#### TASK PROMPT:
Lines outside the range are not wanted. Give again exactly the lines between the line holding "right knee: (376, 544)" and the line holding "left hip: (239, 428)", inclusive, from the listing below.

-------- INFORMATION

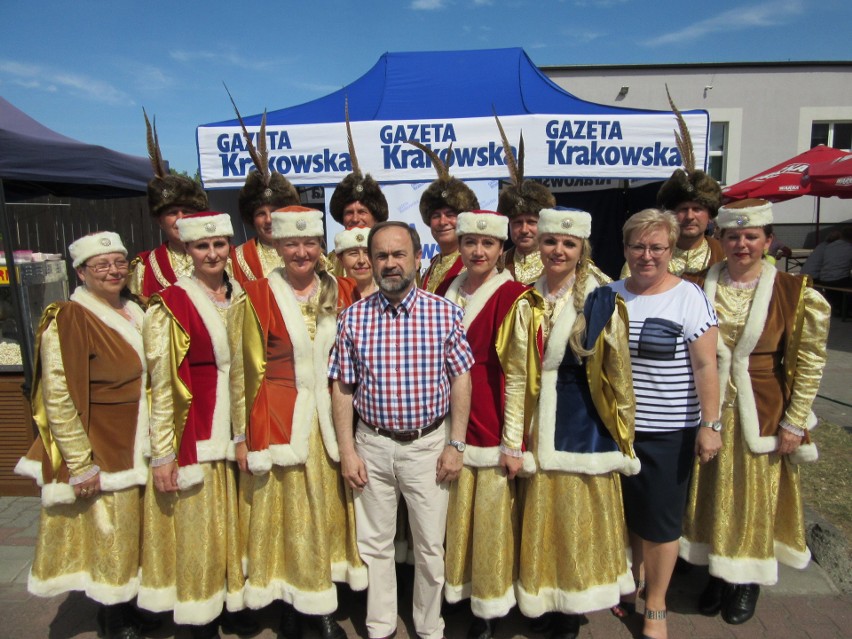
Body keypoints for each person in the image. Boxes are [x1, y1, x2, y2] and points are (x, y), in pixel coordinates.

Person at [680, 199, 830, 626]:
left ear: (768, 240)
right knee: (707, 496)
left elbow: (809, 360)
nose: (741, 244)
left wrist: (795, 420)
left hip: (760, 410)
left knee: (750, 500)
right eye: (733, 236)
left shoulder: (792, 291)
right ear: (721, 240)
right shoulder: (694, 284)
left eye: (751, 237)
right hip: (703, 408)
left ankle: (745, 582)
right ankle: (716, 572)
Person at [329, 221, 474, 639]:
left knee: (429, 546)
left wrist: (456, 443)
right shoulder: (353, 318)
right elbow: (342, 385)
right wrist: (347, 450)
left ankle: (429, 626)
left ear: (416, 258)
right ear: (370, 261)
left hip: (427, 445)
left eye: (399, 254)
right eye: (381, 256)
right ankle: (380, 625)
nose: (390, 264)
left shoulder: (444, 311)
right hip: (370, 444)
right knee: (376, 544)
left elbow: (461, 378)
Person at [499, 208, 638, 639]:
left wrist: (625, 435)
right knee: (540, 517)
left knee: (576, 520)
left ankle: (571, 603)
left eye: (568, 244)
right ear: (538, 244)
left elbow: (619, 373)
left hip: (584, 424)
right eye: (550, 242)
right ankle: (541, 596)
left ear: (582, 249)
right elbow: (517, 374)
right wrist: (512, 439)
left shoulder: (600, 299)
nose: (558, 250)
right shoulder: (527, 298)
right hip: (537, 423)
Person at [229, 206, 365, 639]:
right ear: (278, 246)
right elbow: (242, 371)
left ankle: (315, 599)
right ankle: (297, 602)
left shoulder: (344, 289)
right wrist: (242, 436)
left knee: (322, 515)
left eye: (310, 243)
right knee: (287, 514)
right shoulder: (253, 295)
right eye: (292, 244)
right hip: (278, 417)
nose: (302, 252)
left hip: (332, 416)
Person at [15, 232, 149, 639]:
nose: (113, 271)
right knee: (109, 532)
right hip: (104, 440)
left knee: (137, 529)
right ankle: (112, 615)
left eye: (119, 262)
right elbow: (57, 395)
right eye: (101, 265)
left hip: (141, 435)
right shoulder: (69, 318)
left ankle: (134, 602)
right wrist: (79, 461)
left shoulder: (135, 308)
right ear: (81, 272)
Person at [139, 212, 254, 639]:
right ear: (187, 249)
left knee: (236, 526)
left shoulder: (241, 294)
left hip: (239, 428)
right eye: (202, 246)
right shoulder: (171, 303)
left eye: (220, 245)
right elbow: (161, 382)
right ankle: (199, 613)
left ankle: (231, 602)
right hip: (197, 430)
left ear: (229, 247)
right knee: (199, 529)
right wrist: (163, 452)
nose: (212, 253)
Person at [608, 208, 721, 639]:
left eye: (657, 247)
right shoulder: (611, 293)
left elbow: (706, 365)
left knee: (660, 521)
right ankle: (634, 582)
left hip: (668, 430)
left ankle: (656, 604)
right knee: (631, 515)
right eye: (638, 245)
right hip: (618, 430)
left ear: (671, 250)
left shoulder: (688, 296)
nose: (647, 255)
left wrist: (711, 424)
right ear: (625, 249)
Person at [441, 211, 528, 639]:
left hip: (490, 413)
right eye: (470, 242)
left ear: (501, 249)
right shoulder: (443, 287)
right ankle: (457, 589)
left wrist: (513, 441)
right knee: (452, 512)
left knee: (490, 516)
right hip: (443, 415)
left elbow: (518, 373)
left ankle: (489, 605)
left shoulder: (514, 295)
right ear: (458, 245)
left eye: (487, 244)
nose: (478, 251)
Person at [621, 90, 724, 282]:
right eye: (683, 209)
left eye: (697, 209)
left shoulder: (724, 257)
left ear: (709, 214)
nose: (690, 216)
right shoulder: (646, 258)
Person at [129, 111, 209, 303]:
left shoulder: (224, 258)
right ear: (160, 220)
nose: (181, 218)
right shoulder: (145, 267)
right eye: (172, 213)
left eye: (187, 212)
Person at [227, 103, 302, 284]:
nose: (269, 220)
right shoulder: (235, 260)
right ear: (251, 218)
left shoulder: (307, 253)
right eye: (261, 213)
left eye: (274, 212)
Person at [408, 141, 480, 296]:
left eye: (450, 215)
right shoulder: (433, 263)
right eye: (436, 216)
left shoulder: (475, 263)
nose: (442, 222)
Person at [327, 102, 389, 276]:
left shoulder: (390, 255)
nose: (355, 218)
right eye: (349, 212)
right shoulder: (330, 261)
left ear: (375, 215)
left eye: (362, 211)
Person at [493, 115, 556, 284]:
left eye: (531, 222)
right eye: (517, 223)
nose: (524, 229)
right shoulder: (496, 264)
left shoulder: (559, 261)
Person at [334, 226, 376, 298]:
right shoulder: (330, 296)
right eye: (353, 253)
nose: (361, 261)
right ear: (341, 259)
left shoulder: (390, 294)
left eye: (367, 252)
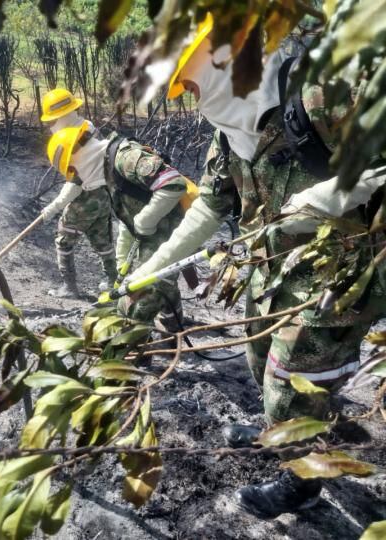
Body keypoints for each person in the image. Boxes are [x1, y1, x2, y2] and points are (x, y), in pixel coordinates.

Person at [124, 13, 386, 518]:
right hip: (274, 272)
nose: (194, 97)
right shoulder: (231, 134)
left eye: (193, 81)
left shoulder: (323, 91)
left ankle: (302, 481)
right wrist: (151, 268)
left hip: (340, 274)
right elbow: (208, 207)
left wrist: (332, 195)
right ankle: (280, 431)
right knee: (259, 357)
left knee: (292, 380)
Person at [42, 88, 195, 323]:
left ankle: (134, 349)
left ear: (79, 158)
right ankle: (174, 330)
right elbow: (128, 217)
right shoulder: (108, 170)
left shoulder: (123, 158)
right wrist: (126, 254)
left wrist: (145, 221)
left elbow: (174, 184)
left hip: (174, 228)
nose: (77, 177)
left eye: (75, 170)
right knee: (162, 281)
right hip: (160, 232)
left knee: (140, 299)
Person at [39, 89, 117, 298]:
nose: (50, 126)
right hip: (104, 196)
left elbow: (75, 184)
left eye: (52, 121)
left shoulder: (75, 145)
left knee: (64, 240)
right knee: (101, 240)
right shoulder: (89, 129)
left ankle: (69, 287)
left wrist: (53, 207)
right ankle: (112, 281)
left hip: (86, 198)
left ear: (60, 117)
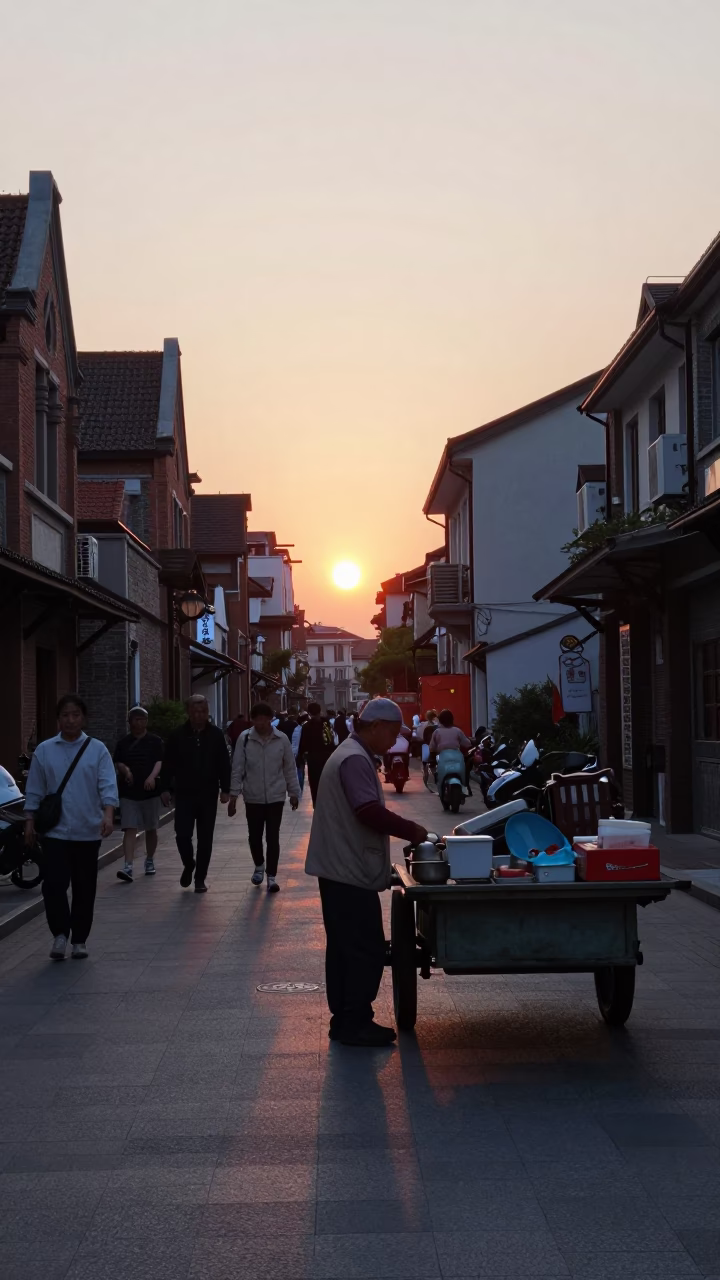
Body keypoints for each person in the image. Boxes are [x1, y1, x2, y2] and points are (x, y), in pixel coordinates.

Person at [305, 697, 428, 1047]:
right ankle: (355, 1020)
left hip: (340, 866)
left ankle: (345, 1019)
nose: (394, 741)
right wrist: (413, 830)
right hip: (347, 869)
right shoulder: (355, 759)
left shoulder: (350, 753)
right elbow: (368, 811)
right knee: (365, 947)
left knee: (345, 947)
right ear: (375, 726)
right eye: (392, 733)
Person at [24, 693, 117, 961]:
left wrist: (108, 815)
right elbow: (35, 789)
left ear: (84, 718)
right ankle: (60, 934)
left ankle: (79, 939)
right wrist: (29, 821)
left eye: (76, 715)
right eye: (65, 715)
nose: (71, 720)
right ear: (58, 719)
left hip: (87, 831)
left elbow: (107, 785)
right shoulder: (45, 750)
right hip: (55, 832)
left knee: (84, 887)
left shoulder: (97, 749)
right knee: (53, 885)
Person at [159, 694, 231, 893]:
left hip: (208, 793)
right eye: (195, 712)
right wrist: (164, 788)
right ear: (188, 713)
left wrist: (226, 789)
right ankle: (189, 863)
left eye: (203, 711)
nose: (199, 715)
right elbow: (168, 764)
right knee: (182, 834)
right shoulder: (178, 735)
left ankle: (200, 878)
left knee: (205, 838)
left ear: (207, 712)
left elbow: (224, 763)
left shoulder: (216, 734)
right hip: (184, 793)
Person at [228, 702, 300, 892]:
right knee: (254, 836)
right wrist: (233, 795)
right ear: (252, 720)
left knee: (272, 837)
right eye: (257, 720)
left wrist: (294, 793)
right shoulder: (245, 739)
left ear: (270, 719)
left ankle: (272, 876)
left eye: (264, 719)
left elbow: (289, 768)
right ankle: (259, 866)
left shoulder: (281, 739)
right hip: (253, 796)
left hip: (276, 796)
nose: (260, 723)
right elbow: (237, 768)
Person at [113, 707, 164, 882]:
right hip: (128, 792)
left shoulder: (155, 741)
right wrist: (126, 771)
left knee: (151, 827)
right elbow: (118, 762)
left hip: (150, 792)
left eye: (142, 719)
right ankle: (128, 865)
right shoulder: (123, 743)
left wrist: (152, 777)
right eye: (135, 719)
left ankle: (149, 860)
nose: (139, 723)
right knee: (129, 827)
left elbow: (159, 762)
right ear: (129, 722)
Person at [298, 702, 335, 808]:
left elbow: (303, 745)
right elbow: (332, 741)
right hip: (327, 758)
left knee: (315, 784)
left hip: (313, 760)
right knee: (328, 784)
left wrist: (300, 759)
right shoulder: (326, 723)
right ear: (320, 711)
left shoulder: (306, 726)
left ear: (309, 712)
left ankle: (317, 806)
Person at [291, 712, 308, 793]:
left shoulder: (297, 729)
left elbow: (294, 742)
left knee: (300, 770)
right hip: (301, 753)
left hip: (299, 753)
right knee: (300, 771)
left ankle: (300, 789)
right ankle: (300, 788)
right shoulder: (302, 728)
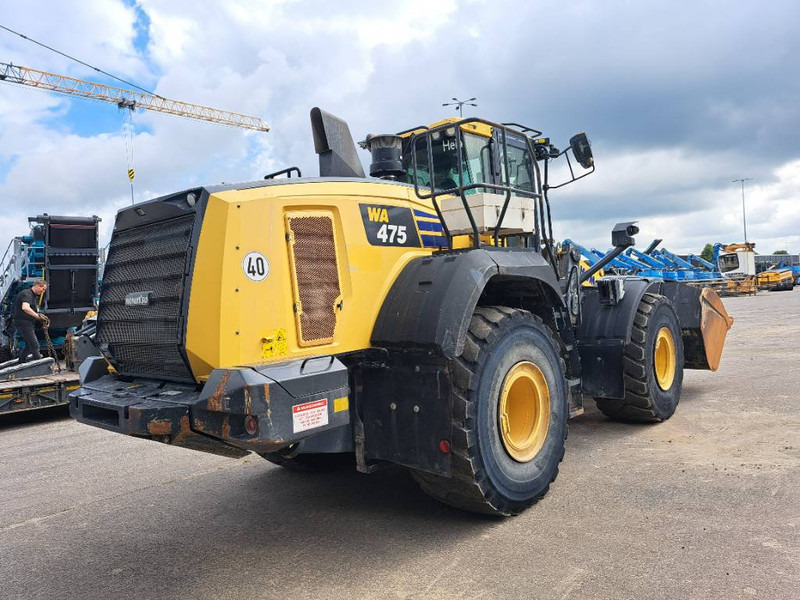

----------------

#### ANSWER TO THIS TASK:
right knee: (376, 544)
left elbow: (461, 378)
Person at [499, 208, 638, 639]:
left wrist: (625, 435)
right knee: (540, 517)
left knee: (576, 520)
left ankle: (571, 603)
left eye: (568, 244)
right ear: (538, 244)
left elbow: (619, 373)
left hip: (584, 424)
right eye: (550, 242)
right ankle: (541, 596)
left ear: (582, 249)
right elbow: (517, 374)
right wrist: (512, 439)
left shoulder: (600, 299)
nose: (558, 250)
right shoulder: (527, 298)
right hip: (537, 423)
Person at [229, 206, 365, 639]:
right ear: (278, 246)
right elbow: (242, 371)
left ankle: (315, 599)
right ankle: (297, 602)
left shoulder: (344, 289)
right wrist: (242, 436)
left knee: (322, 515)
left eye: (310, 243)
right knee: (287, 514)
right shoulder: (253, 295)
right eye: (292, 244)
right hip: (278, 417)
nose: (302, 252)
left hip: (332, 416)
Person at [15, 232, 149, 639]:
nose: (113, 271)
right knee: (109, 532)
right hip: (104, 440)
left knee: (137, 529)
right ankle: (112, 615)
left eye: (119, 262)
right elbow: (57, 395)
right eye: (101, 265)
left hip: (141, 435)
right shoulder: (69, 318)
left ankle: (134, 602)
right wrist: (79, 461)
left shoulder: (135, 308)
right ear: (81, 272)
Person at [139, 212, 254, 639]:
right ear: (187, 249)
left knee: (236, 526)
left shoulder: (241, 294)
left hip: (239, 428)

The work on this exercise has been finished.